• [Task prompt] Without the pictures, output the lines of the material from the very first through the one that holds "Figure 7. Comparisons".

• [Collected material]
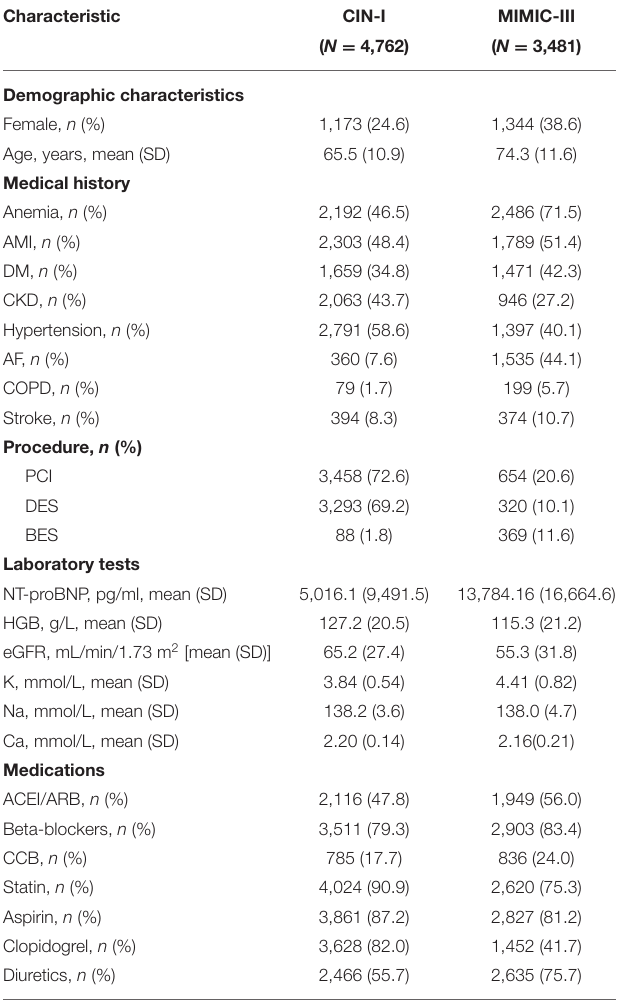
TABLE 1 | Baseline characteristics of the included patients in a registry of Cardiorenal Improvement (NCT04407936) (CIN-I) and Medical Information Mart for Intensive Care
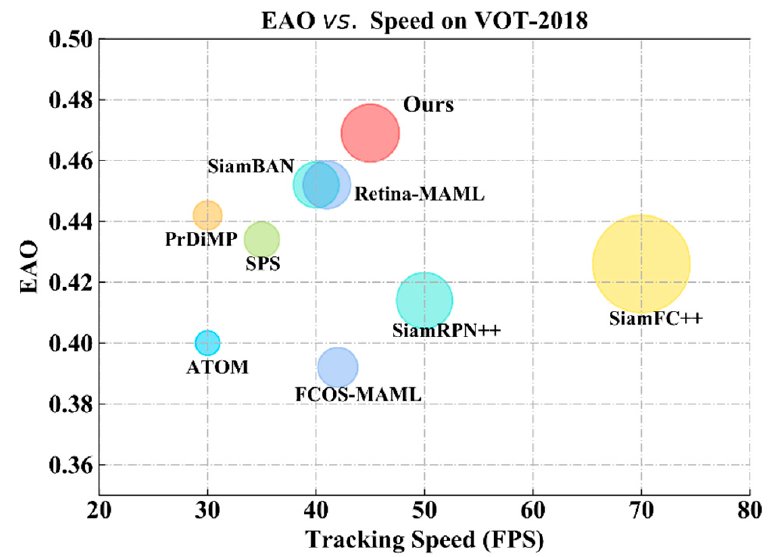
Figure 7. Comparisons of EAO and speed on VOT2018 benchmark.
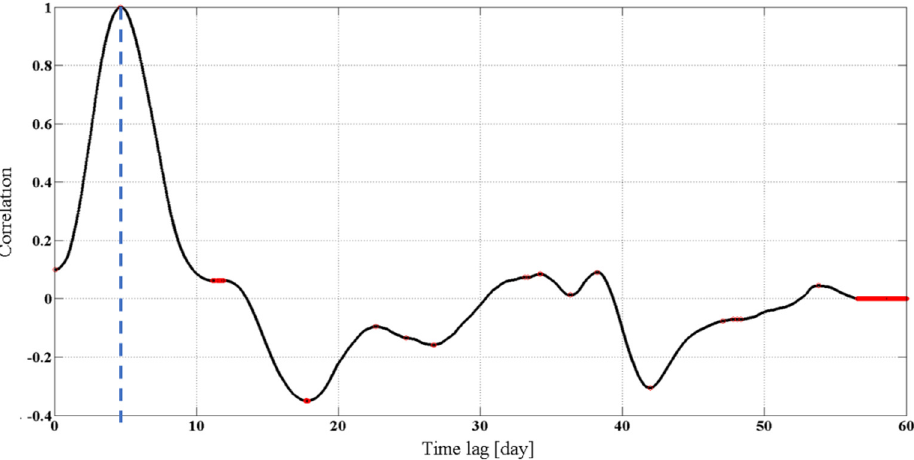
Figure 16. Normalised plot of correlation between the EC data series of the Rhône and the backfill as a function of time lag.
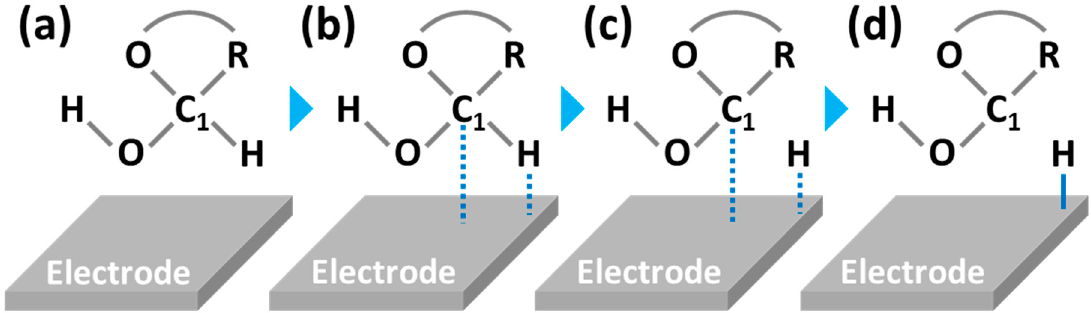
Figure 4. An illustration for the “activated chemisorption model (first model for the non-enzymatic glucose sensor)”, which includes ( a ) adsorption, ( b ) bond formation, ( c ) bond breaking, and ( d ) desorption processes between the glucose molecule and the electrode surface. (C 1 : hemiacetalic carbon atom; R: the remaining parts of the glucose molecule; dotted lines: relatively weak bonding; solid lines: relatively strong bonding).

• [Task result]
TABLE 1 | Baseline characteristics of the included patients in a registry of Cardiorenal Improvement (NCT04407936) (CIN-I) and Medical Information Mart for Intensive Care
Figure 7. Comparisons of EAO and speed on VOT2018 benchmark.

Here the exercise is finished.